%%

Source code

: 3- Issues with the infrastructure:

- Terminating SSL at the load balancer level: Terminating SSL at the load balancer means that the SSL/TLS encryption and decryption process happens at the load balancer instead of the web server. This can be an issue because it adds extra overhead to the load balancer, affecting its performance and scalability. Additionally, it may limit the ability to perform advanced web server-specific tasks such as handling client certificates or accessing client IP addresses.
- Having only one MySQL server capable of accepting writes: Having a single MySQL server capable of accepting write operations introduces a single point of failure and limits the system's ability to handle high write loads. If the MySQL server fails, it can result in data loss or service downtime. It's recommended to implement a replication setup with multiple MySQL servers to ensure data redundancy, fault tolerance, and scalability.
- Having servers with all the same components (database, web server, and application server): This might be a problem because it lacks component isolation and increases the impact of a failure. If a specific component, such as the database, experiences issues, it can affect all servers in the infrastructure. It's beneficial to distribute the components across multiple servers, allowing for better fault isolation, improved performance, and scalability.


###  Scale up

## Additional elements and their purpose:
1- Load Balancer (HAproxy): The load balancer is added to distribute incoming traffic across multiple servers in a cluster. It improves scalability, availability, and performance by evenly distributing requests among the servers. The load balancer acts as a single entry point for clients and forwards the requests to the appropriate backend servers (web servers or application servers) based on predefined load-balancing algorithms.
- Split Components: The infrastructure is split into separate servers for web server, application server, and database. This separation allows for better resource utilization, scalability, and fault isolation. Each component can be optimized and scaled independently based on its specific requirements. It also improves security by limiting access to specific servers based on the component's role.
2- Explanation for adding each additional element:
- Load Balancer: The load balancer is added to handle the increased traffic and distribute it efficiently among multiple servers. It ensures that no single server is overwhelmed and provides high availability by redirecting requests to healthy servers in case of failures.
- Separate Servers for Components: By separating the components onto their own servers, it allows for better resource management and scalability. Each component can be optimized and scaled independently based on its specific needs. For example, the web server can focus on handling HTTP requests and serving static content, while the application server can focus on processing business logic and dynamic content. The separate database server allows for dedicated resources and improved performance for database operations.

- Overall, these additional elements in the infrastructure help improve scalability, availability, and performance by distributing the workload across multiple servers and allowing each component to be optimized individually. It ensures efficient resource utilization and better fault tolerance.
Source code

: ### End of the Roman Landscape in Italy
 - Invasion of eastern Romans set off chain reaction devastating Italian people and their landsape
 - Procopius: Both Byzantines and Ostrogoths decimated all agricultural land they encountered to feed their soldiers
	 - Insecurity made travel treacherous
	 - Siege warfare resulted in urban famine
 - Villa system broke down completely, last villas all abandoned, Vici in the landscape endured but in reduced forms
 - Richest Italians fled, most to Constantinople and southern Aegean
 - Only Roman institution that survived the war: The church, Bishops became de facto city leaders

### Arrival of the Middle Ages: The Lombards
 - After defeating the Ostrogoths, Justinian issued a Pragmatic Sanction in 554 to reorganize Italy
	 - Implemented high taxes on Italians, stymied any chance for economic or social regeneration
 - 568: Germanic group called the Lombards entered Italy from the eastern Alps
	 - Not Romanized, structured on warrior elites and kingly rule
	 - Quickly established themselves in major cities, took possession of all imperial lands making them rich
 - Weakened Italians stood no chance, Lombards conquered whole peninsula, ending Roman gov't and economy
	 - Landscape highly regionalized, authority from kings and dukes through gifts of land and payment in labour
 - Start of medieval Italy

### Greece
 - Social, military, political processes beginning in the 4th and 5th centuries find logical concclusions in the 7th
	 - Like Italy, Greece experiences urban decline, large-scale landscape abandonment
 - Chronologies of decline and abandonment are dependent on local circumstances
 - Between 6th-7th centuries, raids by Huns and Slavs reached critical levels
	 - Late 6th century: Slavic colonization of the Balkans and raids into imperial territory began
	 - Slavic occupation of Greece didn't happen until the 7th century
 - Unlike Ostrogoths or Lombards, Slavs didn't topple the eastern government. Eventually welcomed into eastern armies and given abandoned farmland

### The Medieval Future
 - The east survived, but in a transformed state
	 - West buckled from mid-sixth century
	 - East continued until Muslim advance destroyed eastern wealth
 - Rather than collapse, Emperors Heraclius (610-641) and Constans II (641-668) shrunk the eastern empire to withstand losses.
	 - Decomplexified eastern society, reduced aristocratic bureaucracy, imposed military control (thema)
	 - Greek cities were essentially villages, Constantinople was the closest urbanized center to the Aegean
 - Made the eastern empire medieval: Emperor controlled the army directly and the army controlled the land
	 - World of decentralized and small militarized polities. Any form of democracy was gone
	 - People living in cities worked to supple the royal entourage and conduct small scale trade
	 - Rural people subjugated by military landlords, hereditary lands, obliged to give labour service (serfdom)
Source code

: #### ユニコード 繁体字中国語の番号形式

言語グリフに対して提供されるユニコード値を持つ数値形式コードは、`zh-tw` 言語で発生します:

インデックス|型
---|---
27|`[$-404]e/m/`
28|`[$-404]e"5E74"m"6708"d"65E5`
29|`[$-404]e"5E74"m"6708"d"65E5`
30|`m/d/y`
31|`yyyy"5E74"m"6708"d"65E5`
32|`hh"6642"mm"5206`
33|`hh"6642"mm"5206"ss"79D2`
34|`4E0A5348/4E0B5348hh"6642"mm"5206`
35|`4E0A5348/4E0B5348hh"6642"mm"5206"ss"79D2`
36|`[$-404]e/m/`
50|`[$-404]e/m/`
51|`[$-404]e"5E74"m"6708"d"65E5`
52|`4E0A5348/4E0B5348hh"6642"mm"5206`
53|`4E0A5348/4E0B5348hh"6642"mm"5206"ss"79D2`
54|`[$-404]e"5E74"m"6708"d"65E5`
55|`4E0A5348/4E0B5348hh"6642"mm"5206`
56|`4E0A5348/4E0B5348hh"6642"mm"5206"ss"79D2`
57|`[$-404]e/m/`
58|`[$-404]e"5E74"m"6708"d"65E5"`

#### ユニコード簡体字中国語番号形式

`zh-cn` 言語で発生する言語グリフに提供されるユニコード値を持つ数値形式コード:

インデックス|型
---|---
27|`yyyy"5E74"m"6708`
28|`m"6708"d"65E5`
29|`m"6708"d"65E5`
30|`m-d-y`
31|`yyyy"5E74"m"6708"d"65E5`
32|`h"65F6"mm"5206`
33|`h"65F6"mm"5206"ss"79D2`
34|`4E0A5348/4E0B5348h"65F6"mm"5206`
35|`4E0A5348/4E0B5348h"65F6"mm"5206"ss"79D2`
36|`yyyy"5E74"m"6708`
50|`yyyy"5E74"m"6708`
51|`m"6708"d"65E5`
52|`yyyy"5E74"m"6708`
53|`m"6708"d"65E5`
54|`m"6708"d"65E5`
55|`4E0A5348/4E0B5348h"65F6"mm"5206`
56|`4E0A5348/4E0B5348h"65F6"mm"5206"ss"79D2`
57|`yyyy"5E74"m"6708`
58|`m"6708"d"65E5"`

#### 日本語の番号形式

%%

◆ TASK DIRECTIONS
Gather every line of the data above that contains the string "Aegean".

◆ RESPONSE
 - Richest Italians fled, most to Constantinople and southern Aegean
	 - Greek cities were essentially villages, Constantinople was the closest urbanized center to the Aegean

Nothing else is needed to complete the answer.